» **ABOUT THIS TASK**: State the number of lines in the listing below that contain the word "Right", and nothing besides.

» **RECORDS SUPPLIED**:

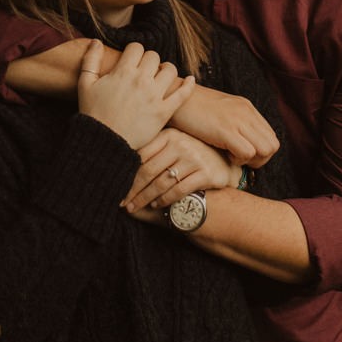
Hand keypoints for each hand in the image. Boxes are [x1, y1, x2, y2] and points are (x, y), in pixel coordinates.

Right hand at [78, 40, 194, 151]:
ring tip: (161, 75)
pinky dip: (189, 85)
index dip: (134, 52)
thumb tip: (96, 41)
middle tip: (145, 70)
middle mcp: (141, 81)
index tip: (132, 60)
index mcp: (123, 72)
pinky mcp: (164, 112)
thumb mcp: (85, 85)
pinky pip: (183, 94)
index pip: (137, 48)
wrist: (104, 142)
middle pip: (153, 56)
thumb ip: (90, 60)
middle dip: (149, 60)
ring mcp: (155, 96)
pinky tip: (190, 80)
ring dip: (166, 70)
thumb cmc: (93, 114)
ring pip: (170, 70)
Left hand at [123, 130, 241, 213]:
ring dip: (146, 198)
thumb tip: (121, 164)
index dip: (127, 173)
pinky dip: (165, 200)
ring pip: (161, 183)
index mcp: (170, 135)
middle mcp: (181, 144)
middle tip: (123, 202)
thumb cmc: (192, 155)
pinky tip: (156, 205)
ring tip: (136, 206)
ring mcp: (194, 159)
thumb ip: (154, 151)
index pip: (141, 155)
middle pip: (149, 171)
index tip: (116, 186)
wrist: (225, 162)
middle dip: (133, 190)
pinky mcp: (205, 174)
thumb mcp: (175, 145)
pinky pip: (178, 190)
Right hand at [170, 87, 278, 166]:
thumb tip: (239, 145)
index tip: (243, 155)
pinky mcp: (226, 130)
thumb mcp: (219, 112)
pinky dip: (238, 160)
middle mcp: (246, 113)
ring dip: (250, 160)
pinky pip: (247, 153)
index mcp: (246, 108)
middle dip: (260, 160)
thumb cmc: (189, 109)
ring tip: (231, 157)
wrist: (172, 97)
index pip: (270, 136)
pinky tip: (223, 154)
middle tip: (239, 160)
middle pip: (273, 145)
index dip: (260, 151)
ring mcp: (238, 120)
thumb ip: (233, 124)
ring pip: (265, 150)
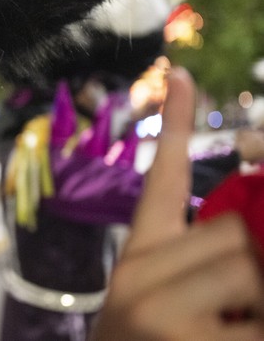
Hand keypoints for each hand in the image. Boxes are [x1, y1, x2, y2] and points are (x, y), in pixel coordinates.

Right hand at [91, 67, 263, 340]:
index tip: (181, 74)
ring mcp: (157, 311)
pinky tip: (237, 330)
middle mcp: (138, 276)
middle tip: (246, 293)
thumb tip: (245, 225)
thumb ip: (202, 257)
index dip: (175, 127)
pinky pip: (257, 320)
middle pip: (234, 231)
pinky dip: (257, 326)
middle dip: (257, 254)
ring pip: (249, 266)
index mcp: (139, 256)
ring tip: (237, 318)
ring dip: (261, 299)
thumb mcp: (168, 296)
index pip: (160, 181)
==
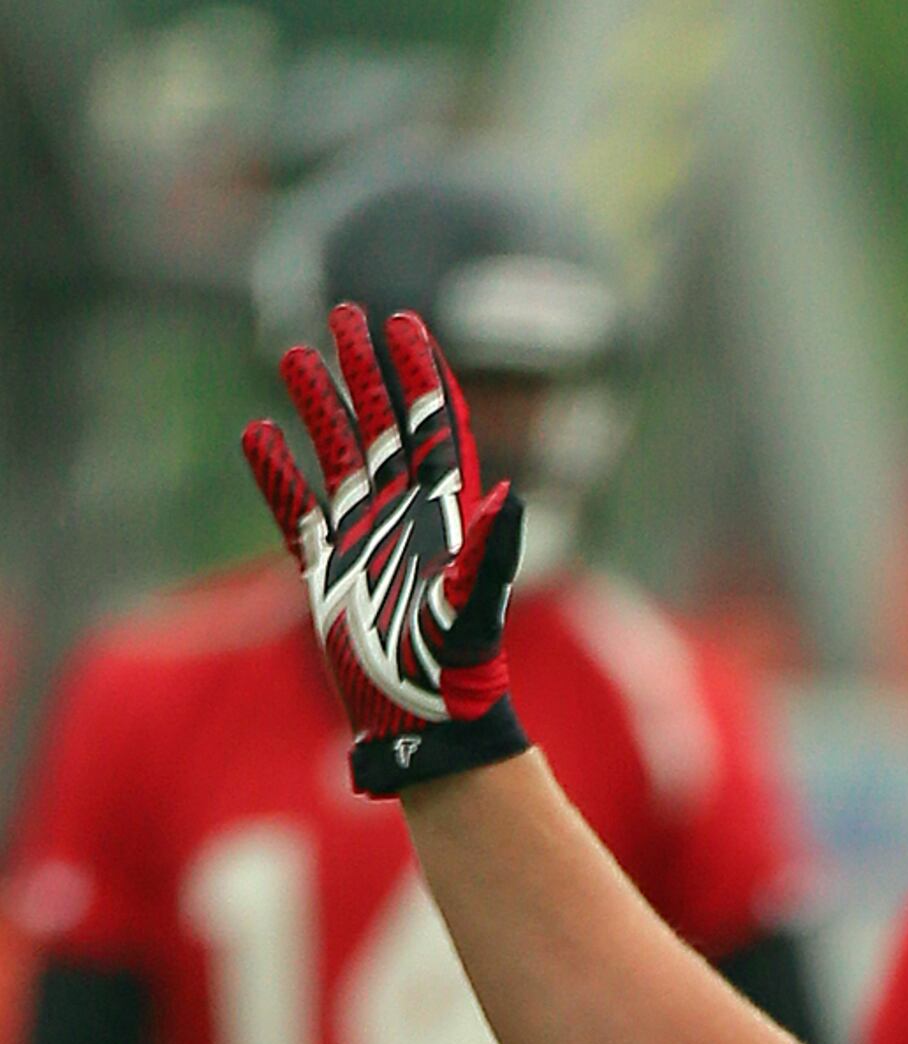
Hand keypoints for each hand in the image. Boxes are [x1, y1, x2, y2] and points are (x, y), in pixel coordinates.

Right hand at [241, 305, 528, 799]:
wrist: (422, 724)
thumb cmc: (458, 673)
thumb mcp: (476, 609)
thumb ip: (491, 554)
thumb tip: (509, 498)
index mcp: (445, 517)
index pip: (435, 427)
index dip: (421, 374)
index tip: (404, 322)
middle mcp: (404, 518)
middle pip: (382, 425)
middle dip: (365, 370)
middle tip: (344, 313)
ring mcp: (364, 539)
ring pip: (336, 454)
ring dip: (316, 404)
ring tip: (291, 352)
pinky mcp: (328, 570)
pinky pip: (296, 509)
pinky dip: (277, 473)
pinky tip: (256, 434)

» **RESULT FOR THIS TASK**: 4